* Page extract
RETENTION STOCK OPTIONS
This Grant Document sets forth the terms and conditions of your grant of Stock Options under the Merrill Lynch & Co., Inc. (“ML&Co.”) Long-Term Incentive Compensation Plan (the “Plan”).
1. The Plan.
This grant is made under the Plan, the terms of which are incorporated into this Grant Document. Capitalized terms used in this Grant Document that are not defined shall have the meanings as used or defined in the Plan, which is included in the Prospectus sent to you with this grant. Merrill Lynch, as used in the Grant Document, shall mean ML&Co., its subsidiaries and its affiliates. References in this Grant Document to any specific Plan provision shall not be construed as limiting that provision or the applicability of any other Plan provision.
2. Grant Conditions.
By accepting this grant, you acknowledge that you understand that the grant is subject to all of the terms and conditions contained in the Plan and in this Grant Document and that you consent to all grant terms and conditions, including without limitation, the covenants set forth in paragraph 4 of this Grant Document (the “Covenants”).

* Job A
List every term that the grant document defines by placing it in quotation marks inside parentheses.
* Job B
According to the grant document, what does a recipient acknowledge and consent to by accepting the grant?
* Job C
Transcribe the grant document word for word, starting at the words "RETENTION STOCK OPTIONS" and stopping after "2. Grant Conditions.".

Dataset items
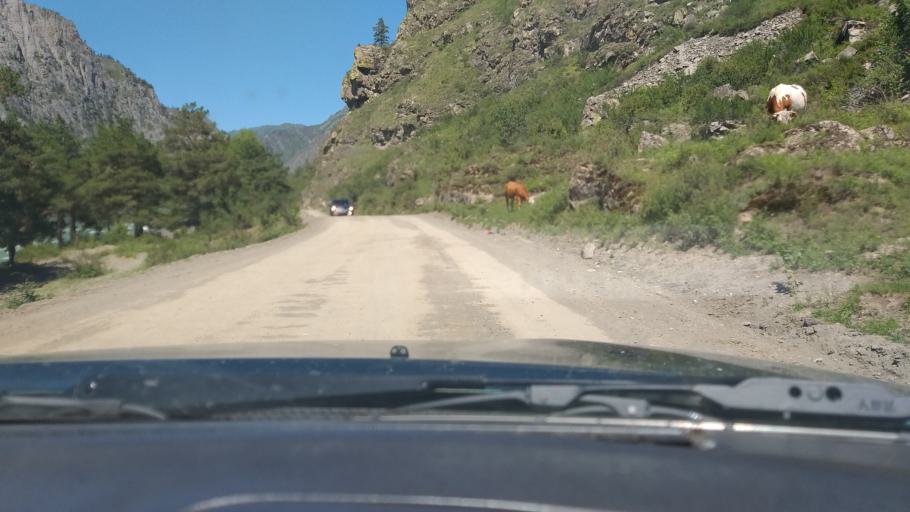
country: RU
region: Altay
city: Chemal
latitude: 51.2004
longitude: 86.0855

* Right answer A
- ML&Co.
- Plan
- Covenants

* Right answer B
By accepting the grant, the recipient acknowledges understanding that it is subject to all the terms and conditions in the Plan and in the grant document. The recipient also consents to all grant terms and conditions, including the Covenants in paragraph 4.

* Right answer C
RETENTION STOCK OPTIONS
This Grant Document sets forth the terms and conditions of your grant of Stock Options under the Merrill Lynch & Co., Inc. (“ML&Co.”) Long-Term Incentive Compensation Plan (the “Plan”).
1. The Plan.
This grant is made under the Plan, the terms of which are incorporated into this Grant Document. Capitalized terms used in this Grant Document that are not defined shall have the meanings as used or defined in the Plan, which is included in the Prospectus sent to you with this grant. Merrill Lynch, as used in the Grant Document, shall mean ML&Co., its subsidiaries and its affiliates. References in this Grant Document to any specific Plan provision shall not be construed as limiting that provision or the applicability of any other Plan provision.
2. Grant Conditions.